[ASSIGNMENT]: An unaltered copy of the listing below is required.

[ENTRIES SHOWN]:
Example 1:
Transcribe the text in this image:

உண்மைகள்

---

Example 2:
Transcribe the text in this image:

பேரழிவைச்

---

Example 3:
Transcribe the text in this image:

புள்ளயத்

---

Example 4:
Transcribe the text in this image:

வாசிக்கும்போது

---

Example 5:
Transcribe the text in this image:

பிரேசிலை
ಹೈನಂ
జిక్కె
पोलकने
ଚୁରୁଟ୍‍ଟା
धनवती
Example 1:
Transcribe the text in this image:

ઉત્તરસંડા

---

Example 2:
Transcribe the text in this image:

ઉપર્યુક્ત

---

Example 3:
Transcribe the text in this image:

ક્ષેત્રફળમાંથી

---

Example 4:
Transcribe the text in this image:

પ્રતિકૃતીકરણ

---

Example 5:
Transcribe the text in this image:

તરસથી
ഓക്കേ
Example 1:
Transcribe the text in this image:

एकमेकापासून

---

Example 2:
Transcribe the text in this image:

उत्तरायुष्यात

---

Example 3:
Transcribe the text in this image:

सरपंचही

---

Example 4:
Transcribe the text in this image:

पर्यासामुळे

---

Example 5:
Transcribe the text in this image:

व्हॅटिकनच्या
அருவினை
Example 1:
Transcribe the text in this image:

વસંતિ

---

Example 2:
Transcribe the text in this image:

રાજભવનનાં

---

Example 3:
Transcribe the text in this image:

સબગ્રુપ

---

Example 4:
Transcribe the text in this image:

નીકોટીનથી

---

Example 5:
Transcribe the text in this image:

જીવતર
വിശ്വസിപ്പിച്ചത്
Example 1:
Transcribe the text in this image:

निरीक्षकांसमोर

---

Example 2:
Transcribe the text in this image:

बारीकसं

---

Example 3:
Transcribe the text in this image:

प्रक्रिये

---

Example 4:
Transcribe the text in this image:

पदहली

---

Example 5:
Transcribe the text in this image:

[WRITTEN SOLUTION]:
Example 1:
Transcribe the text in this image:

உண்மைகள்

---

Example 2:
Transcribe the text in this image:

பேரழிவைச்

---

Example 3:
Transcribe the text in this image:

புள்ளயத்

---

Example 4:
Transcribe the text in this image:

வாசிக்கும்போது

---

Example 5:
Transcribe the text in this image:

பிரேசிலை
ಹೈನಂ
జిక్కె
पोलकने
ଚୁରୁଟ୍‍ଟା
धनवती
Example 1:
Transcribe the text in this image:

ઉત્તરસંડા

---

Example 2:
Transcribe the text in this image:

ઉપર્યુક્ત

---

Example 3:
Transcribe the text in this image:

ક્ષેત્રફળમાંથી

---

Example 4:
Transcribe the text in this image:

પ્રતિકૃતીકરણ

---

Example 5:
Transcribe the text in this image:

તરસથી
ഓക്കേ
Example 1:
Transcribe the text in this image:

एकमेकापासून

---

Example 2:
Transcribe the text in this image:

उत्तरायुष्यात

---

Example 3:
Transcribe the text in this image:

सरपंचही

---

Example 4:
Transcribe the text in this image:

पर्यासामुळे

---

Example 5:
Transcribe the text in this image:

व्हॅटिकनच्या
அருவினை
Example 1:
Transcribe the text in this image:

વસંતિ

---

Example 2:
Transcribe the text in this image:

રાજભવનનાં

---

Example 3:
Transcribe the text in this image:

સબગ્રુપ

---

Example 4:
Transcribe the text in this image:

નીકોટીનથી

---

Example 5:
Transcribe the text in this image:

જીવતર
വിശ്വസിപ്പിച്ചത്
Example 1:
Transcribe the text in this image:

निरीक्षकांसमोर

---

Example 2:
Transcribe the text in this image:

बारीकसं

---

Example 3:
Transcribe the text in this image:

प्रक्रिये

---

Example 4:
Transcribe the text in this image:

पदहली

---

Example 5:
Transcribe the text in this image:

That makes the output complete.